Suite de l’interview donnée par Dominique de Villepin à la presse suisse allemande…
Le président de République Solidaire rappelle son attachement à l’héritage gaulliste en matière diplomatique: « On a besoin d’Etats comme la France, qui bousculent de temps en temps les jeux d’intérêts des grandes puissances ou qui font bouger les lignes des blocs et des réseaux établis.
De Gaulle l’a fait par exemple, lorsqu’il a rétabli le contact avec les Russes en 1964 et plus tard avec les Chinois. Ou lorsqu’il a bousculé la communauté internationale pour réorienter la guerre du Vietnam en 1966, lors de son discours de Phnom Penh. C’est ainsi que je conçois le rôle de la France. C’est une sorte de responsabilité devant le monde. »
Restons un instant sur cette évidence française: ce complexe de supériorité moral, qui parfois irrite à l’étranger. Comment se fait-il que Paris se prenne encore et toujours pour la bonne conscience du monde? Vous-même, vous vous êtes fait connaître dans le monde par votre discours mettant en garde contre l’invasion de Bush en Irak.
Ce réflexe est ancré profondément dans l’histoire: notre héritage culturel s’enracine dans la Révolution française, et il a été ravivé par le Général de Gaulle au siècle dernier. Il se caractérise avant tout par notre sens prononcé pour l’indépendance.
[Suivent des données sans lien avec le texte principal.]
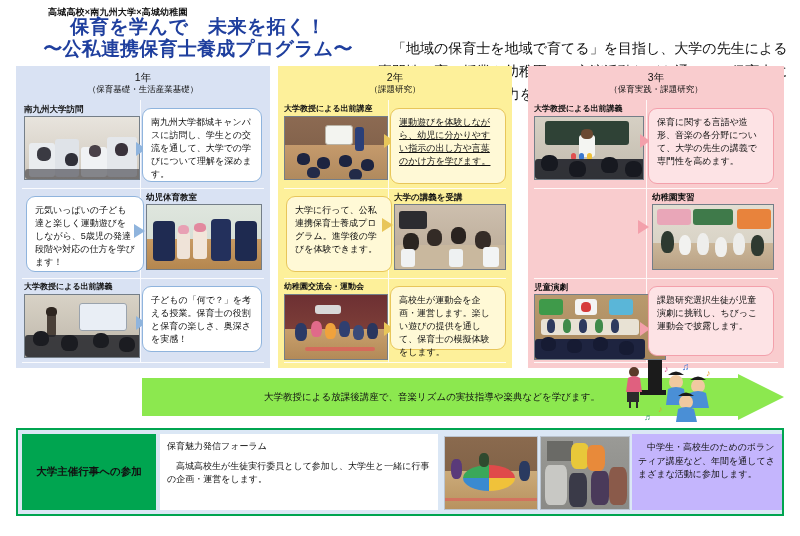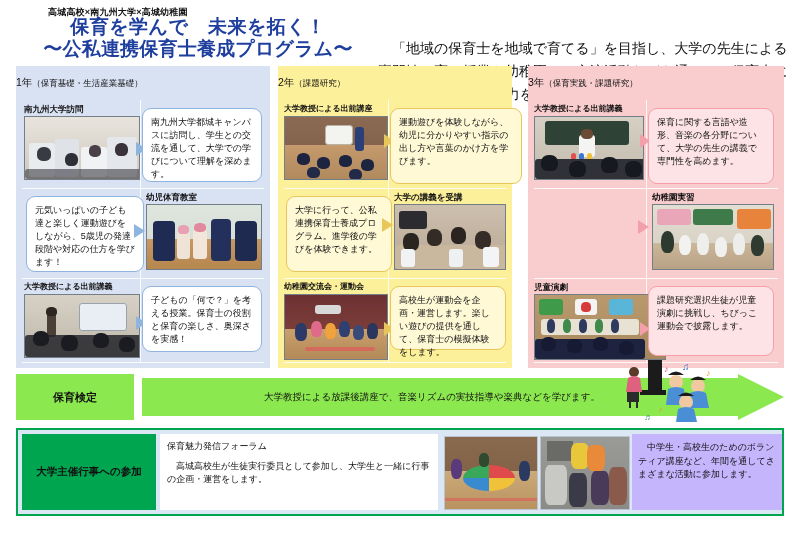--- a/index.html
+++ b/index.html
@@ -40,8 +40,8 @@
   .col.y3{left:512px;width:256px;background:#f9ccce;}
 
   .col-head{
-    height:34px;display:flex;
-    align-items:center;justify-content:flex-start;line-height:1.25;
+    height:34px;display:flex;flex-direction:column;
+    align-items:center;justify-content:center;line-height:1.25;
   }
   .col-head .yr{font-size:10.5px;color:#111;}
   .col-head .sub{font-size:8.5px;color:#111;}

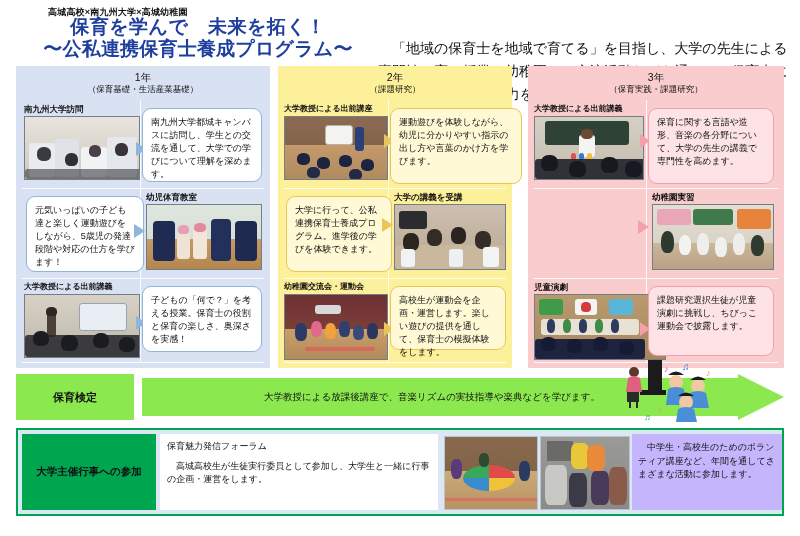--- a/index.html
+++ b/index.html
@@ -232,7 +232,7 @@
           </div>
           <div class="tail" style="left:100px;top:30px;border-top:7px solid transparent;border-bottom:7px solid transparent;border-left:10px solid #e8c65a;"></div>
         </div>
-        <div class="bub b2" style="left:112px;top:8px;width:132px;height:76px;">運動遊びを体験しながら、幼児に分かりやすい指示の出し方や言葉のかけ方を学びます。</div>
+        <div class="bub b2" style="left:112px;top:8px;width:116px;height:76px;text-decoration:underline;">運動遊びを体験しながら、幼児に分かりやすい指示の出し方や言葉のかけ方を学びます。</div>
 
         <div class="bub b2" style="left:8px;top:96px;width:106px;height:76px;">大学に行って、公私連携保育士養成プログラム。進学後の学びを体験できます。</div>
         <div class="cell" style="left:116px;top:92px;width:112px;">

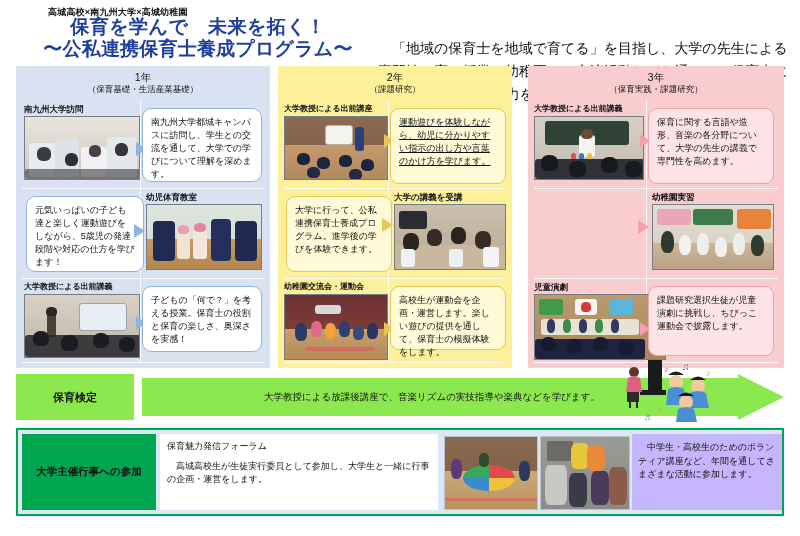--- a/index.html
+++ b/index.html
@@ -351,7 +351,6 @@
   </div>
 
   <div class="band">
-    <div class="band-label">保育検定</div>
     <div class="band-arrow"></div>
     <div class="band-text">大学教授による放課後講座で、音楽リズムの実技指導や楽典などを学びます。</div>
     <svg class="band-art" viewBox="0 0 120 62">

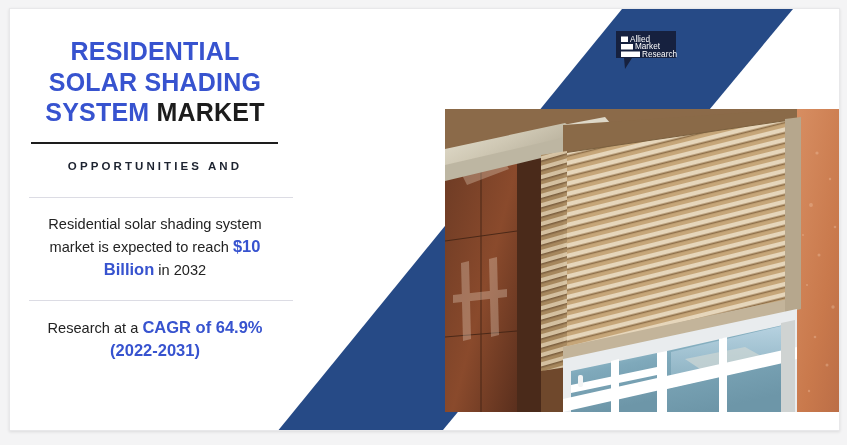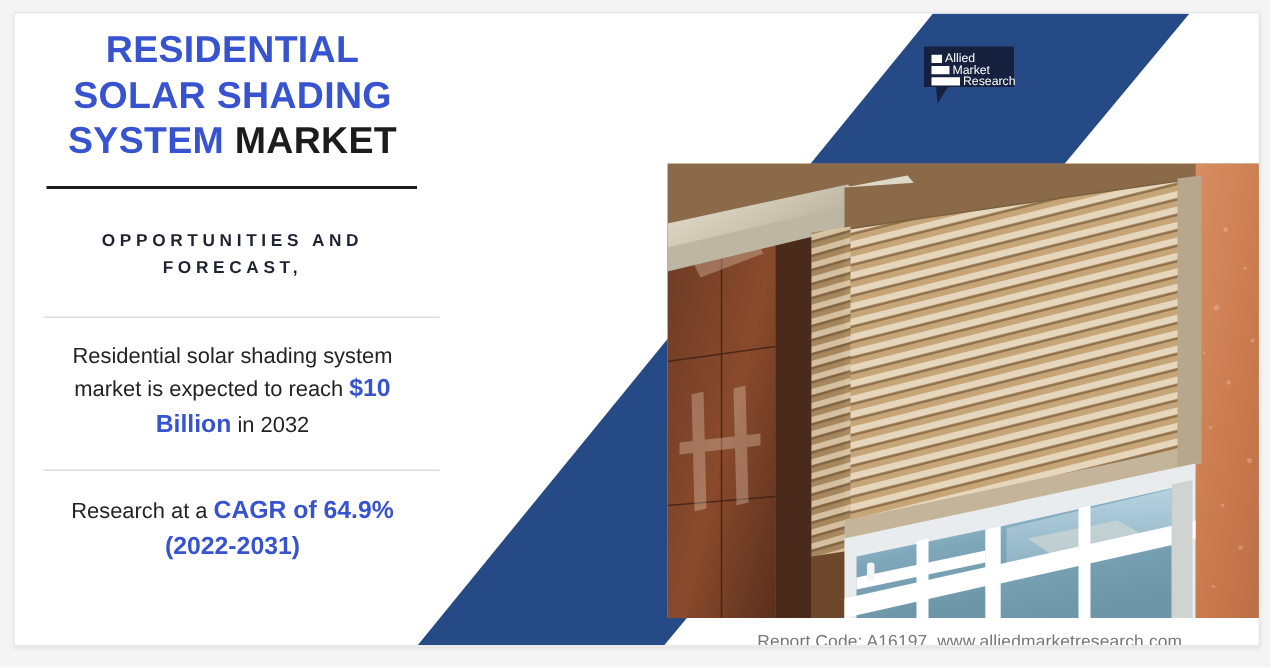--- a/index.html
+++ b/index.html
@@ -43,7 +43,7 @@
   
   .left-col{
     position:absolute;
-    left:0px;top:3px;
+    left:0px;top:21px;
     width:290px;
   }
 

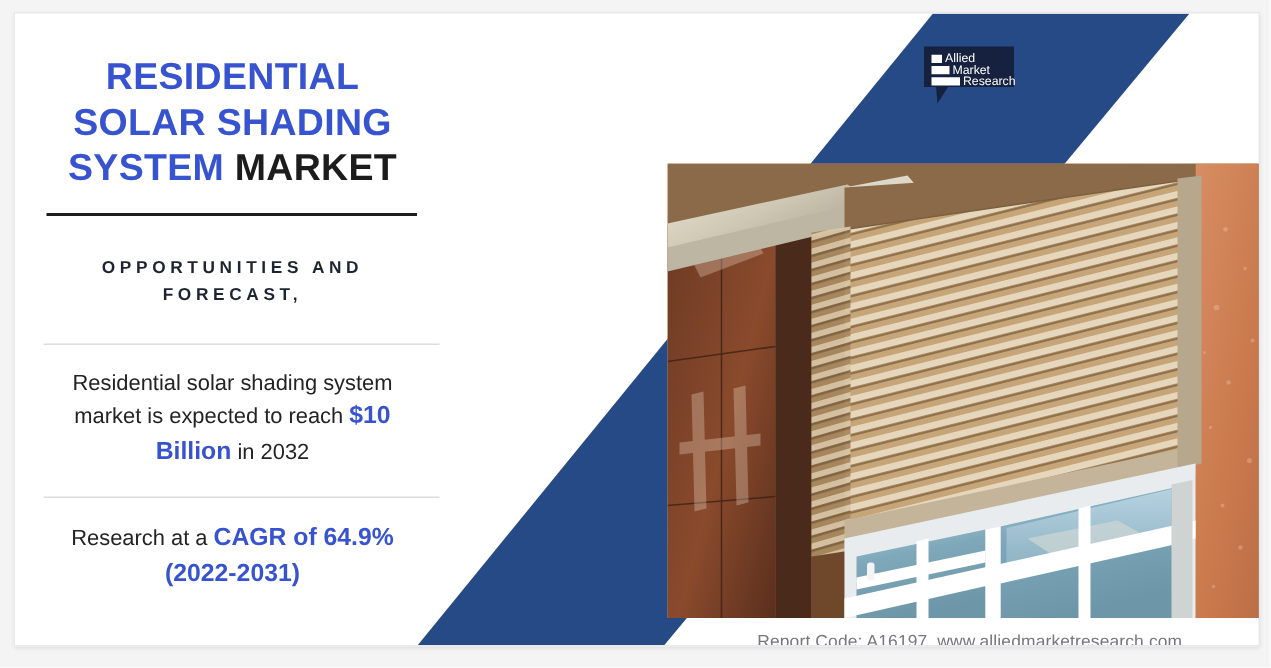--- a/index.html
+++ b/index.html
@@ -67,7 +67,7 @@
   }
 
   .subtitle{
-    margin:26px 0 0 0;
+    margin:13px 0 0 0;
     padding:0 22px;
     text-align:center;
     font-size:11.5px;

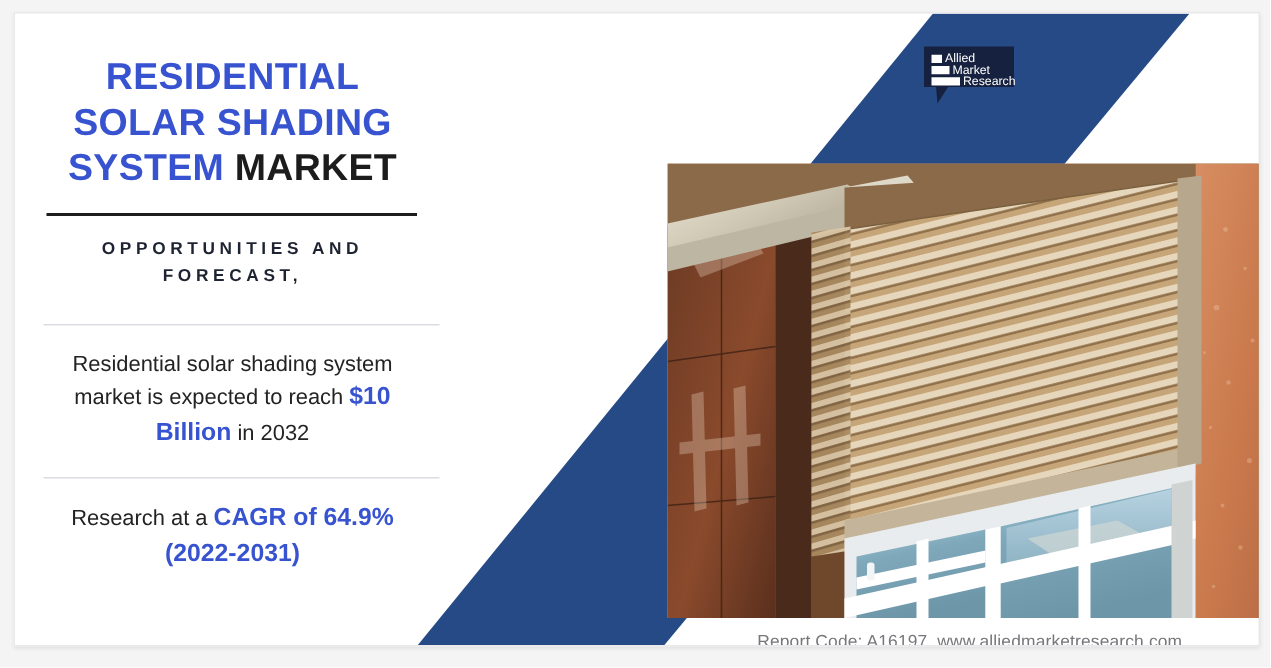--- a/index.html
+++ b/index.html
@@ -277,7 +277,6 @@
 
       <div class="subtitle">
         <div>OPPORTUNITIES AND</div>
-        <div>FORECAST,</div>
       </div>
 
       <div class="rule-light r1"></div>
Il ne s’agit pas d’amour-propre ou d’orgueil téméraire, mais d’une certaine indépendance d’esprit, de la remise en cause de certitudes prétendument immuables et de la revendication constante d’un nouvel ordre mondial reposant sur des principes de paix, de justice, de solidarité, de développement.
Dit autrement: On a besoin d’Etats comme la France, qui bousculent de temps en temps les jeux d’intérêts des grandes puissances ou qui font bouger les lignes des blocs et des réseaux établis. De Gaulle l’a fait par exemple, lorsqu’il a rétabli le contact avec les Russes en 1964 et plus tard avec les Chinois. Ou lorsqu’il a bousculé la communauté internationale pour réorienter la guerre du Vietnam en 1966, lors de son discours de Phnom Penh. C’est ainsi que je conçois le rôle de la France. C’est une sorte de responsabilité devant le monde.
Mais la France ne joue-t-elle pas son propre jeu en fonction de ses intérêts économiques et de sa Realpolitk – surtout en Afrique, son arrière-cour politique?
C’est lié à notre histoire. Dans beaucoup de pays africains, nous sommes l’ancienne puissance coloniale. Cela nous expose à un flot de critiques et à une certaine suspicion. Mais la France assume aussi une grande responsabilité et prend des risques…
…. et en profite dans bien des cas, parce qu’elle est liée aux hommes forts de ces pays.
Cela a été longtemps le cas, c’est vrai. Il semble pourtant parfois aujourd’hui, que la France se désintéresse de ce qui se passe en Afrique. Mais les impressions sont trompeuses: Paris contribue à l’émergence d’une nouvelle Afrique.
Est-ce que la France accède maintenant à un nouveau statut, avec le rôle qu’elle joue en Libye?
Oui, je crois, même si l’initiative est tardive, désordonnée et conduite sans unité de la communauté internationale: cinq abstentions au Conseil de Sécurité de l’ONU, c’est beaucoup. Pourtant, il était juste d’insister.